— Directions for this task —
Whenever a line in the data holds the string "right", pull that line out.
===== Data to use
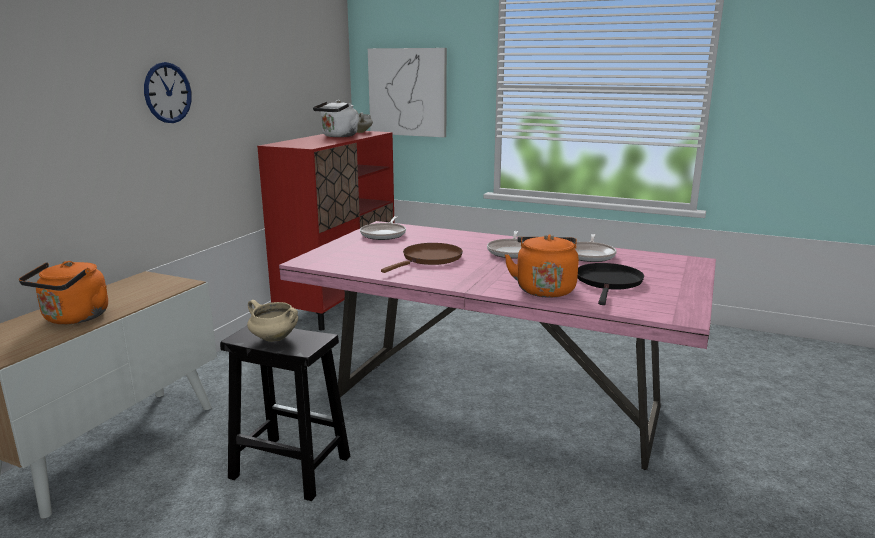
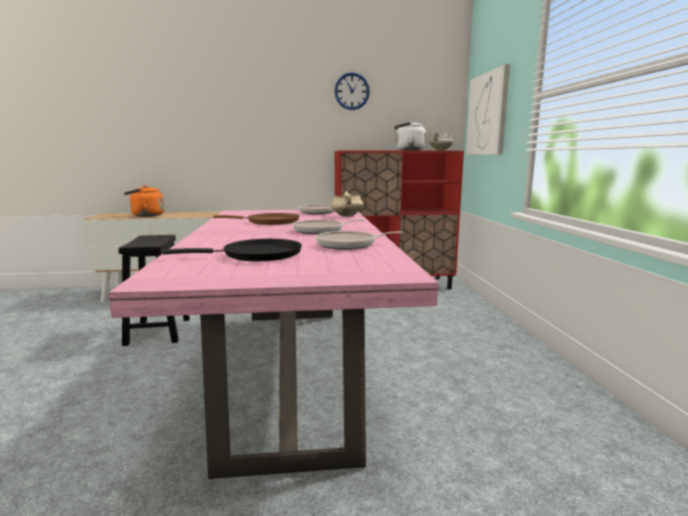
camera: 60 degrees right, 5 degrees down
(167, 93) = (259, 109): wall clock -> wall clock (352, 91)
(273, 338) = (147, 240): beige cooking pot -> beige cooking pot (346, 216)
(544, 289) = (215, 244): orange kettle -> none

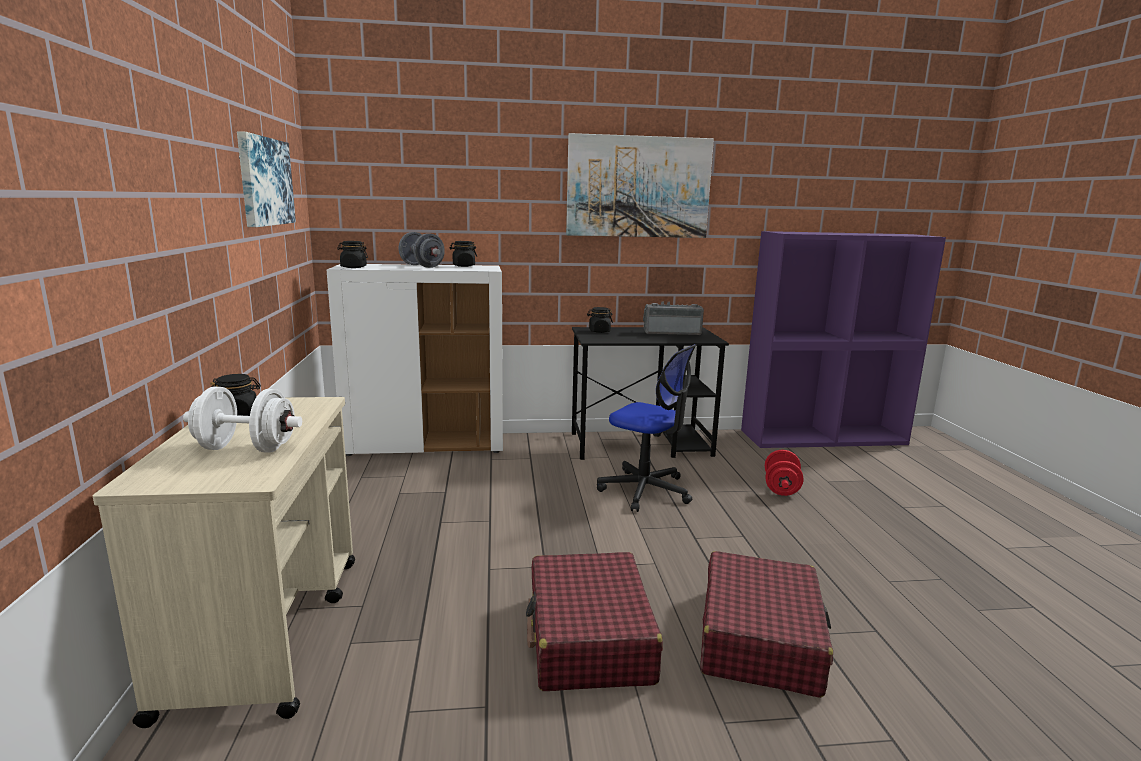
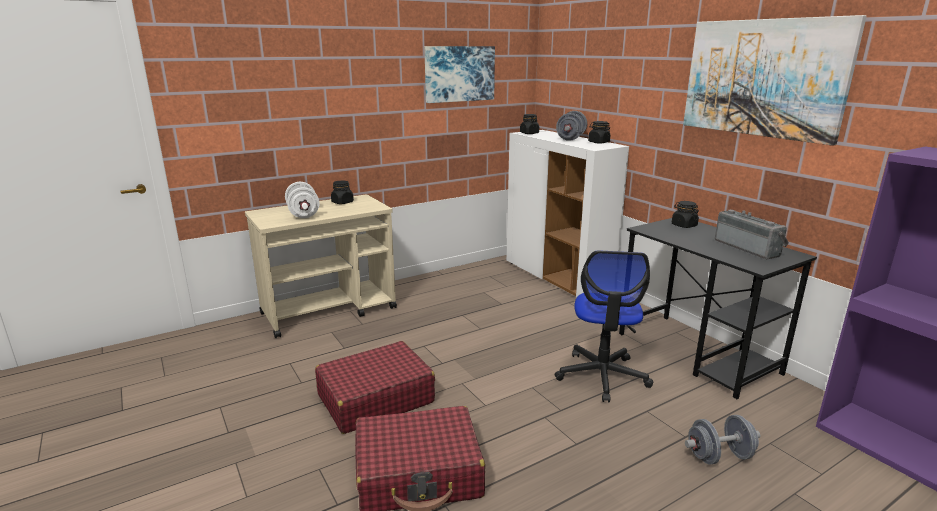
camera: 65 degrees right, 5 degrees up
(781, 488) = (719, 456): red dumbbell -> grey dumbbell

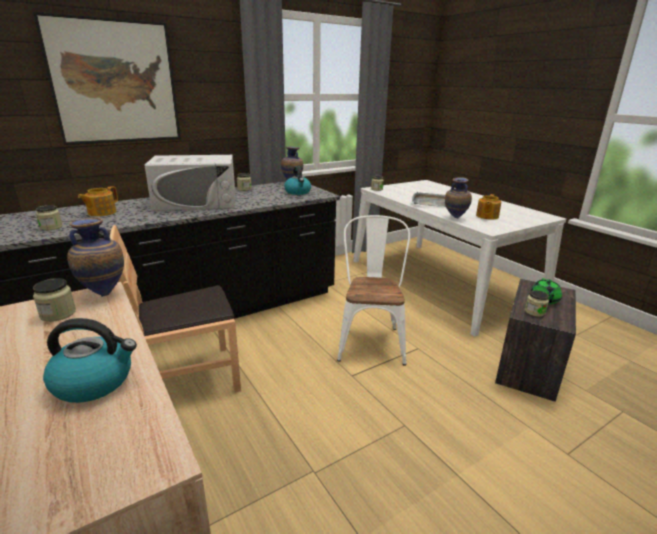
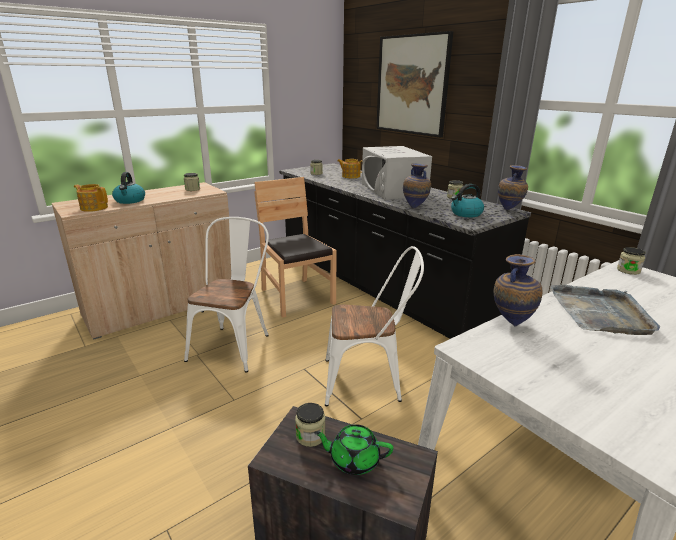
camera: 85 degrees right, 0 degrees up
(104, 293) = (212, 191): vase -> vase (415, 207)
(295, 434) = (234, 344): none -> white chair
(486, 216) = (559, 358): teapot -> teapot (94, 208)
==========
— Answer area —
camera: 60 degrees right, 5 degrees down
camera: 65 degrees right, 5 degrees up
camera: 85 degrees right, 0 degrees up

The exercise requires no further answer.